I may be mistaken, but the tuition credit doesn't reduce income--it's just a credit. But nevertheless, sounds like TFSA is the way to go especially if you think your income will be higher in the future.


----------



## Eclectic12 (Oct 20, 2010)

Toronto.gal said:


> That's a good point, that you can carry forward your RRSP deductions & hence defer them for when you expect to be in a significantly higher tax bracket.
> 
> http://www.cra-arc.gc.ca/tx/ndvdls/tpcs/rrsp-reer/cntrbtng/lmts-eng.html


The nice parts are that it grows tax-deferred plus the deduction can be taken when the tax rate is higher.

It's probably a good idea to point out that the RRSP is not as flexible as the TFSA. There are tax implications to withdrawals (as well as permanently losing the contribution room). So it is important to make sure the money contributed isn't needed.

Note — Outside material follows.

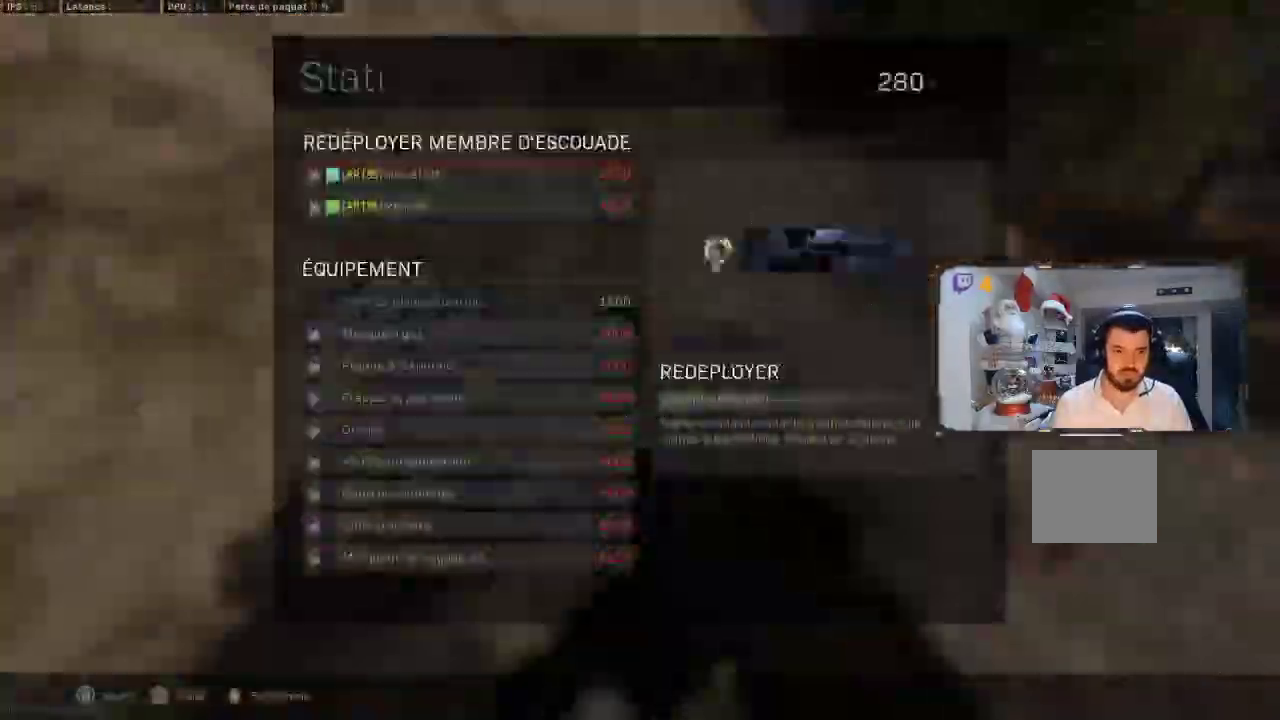
{"buttons": [], "left_stick": "right", "right_stick": "center", "events": []}
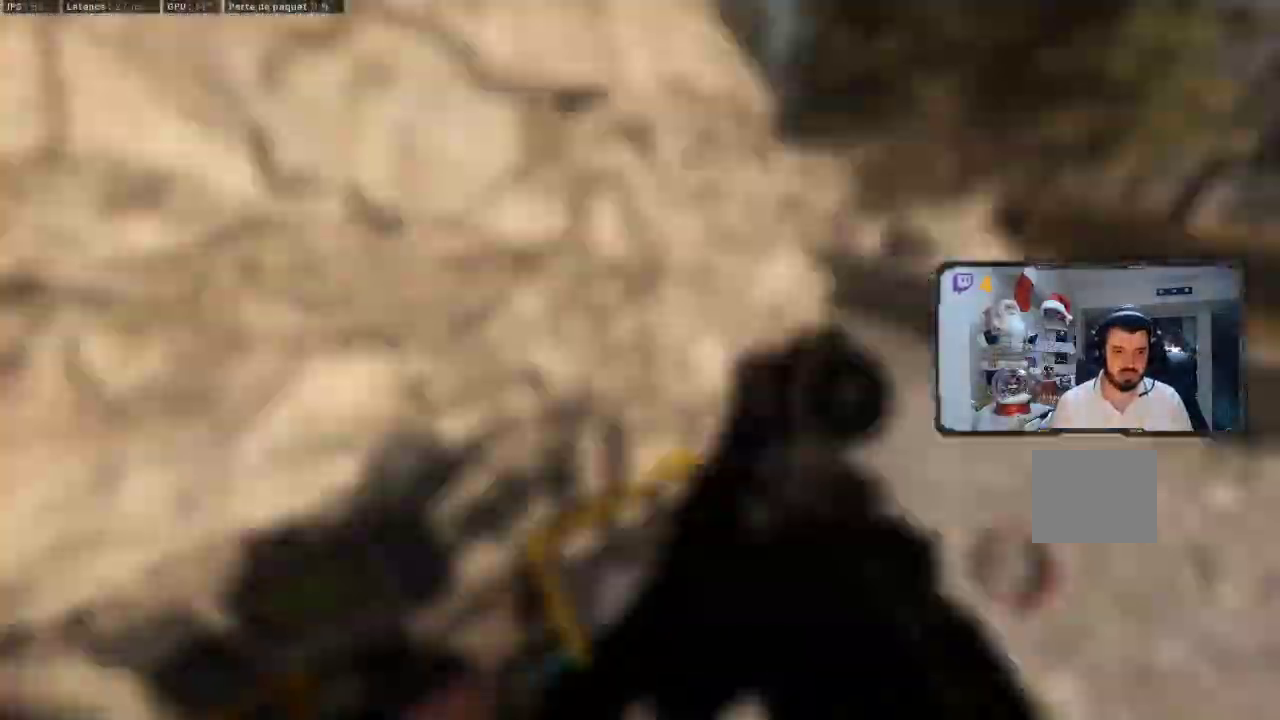
{"buttons": [], "left_stick": "right", "right_stick": "center", "events": [[50, "left_stick", "center"], [200, "left_stick", "right"]]}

There are exceptions with the Home Buyer's Plan and LifeLong Learning plans.


Cheers


----------



## Young&Ambitious (Aug 11, 2010)

atrp2biz said:


> I may be mistaken, but the tuition credit doesn't reduce income--it's just a credit. But nevertheless, sounds like TFSA is the way to go especially if you think your income will be higher in the future.


Correct.


----------



## amitdi (May 31, 2012)

*Thank You*



Young&Ambitious said:


> Correct.


Thanks to all of you.


----------



## cardhu (May 26, 2009)

Agree, TFSA is a good choice for the moment ... but this ... 



amitdi said:


> My marginal tax this year will be low because of tution credit


... is not correct ... tax credits have no impact on marginal rates ... they reduce the tax owing, not the income on which tax is calculated ... so unless the tuition credit is sufficient to reduce the tax owing to ZERO, an RRSP contribution would produce the same tax break regardless of whether the tuition credit is or is not used. 

It’s often suggested to make RRSP contributions but defer taking the deduction until your income is substantially higher ... be careful with this ... although you are allowed to defer the deduction for as long as you want, there is a limit to how long it makes sense to defer ... a few years is usually fine, beyond that the value of the deferral erodes rapidly and becomes a detriment.




CJOttawa said:


> ... this article might be of interest to you: link


The article is pretty good, but the author fell into a common trap by referring to an effective marginal tax rate of about 75% on RRSP withdrawals for GIS recipients ... although it is possible for this to occur, the income ranges in which GIS clawbacks overlap with ordinary taxation are quite narrow. More often, a taxpayer would be subject one of the clawback, or ordinary taxation, but not both.


----------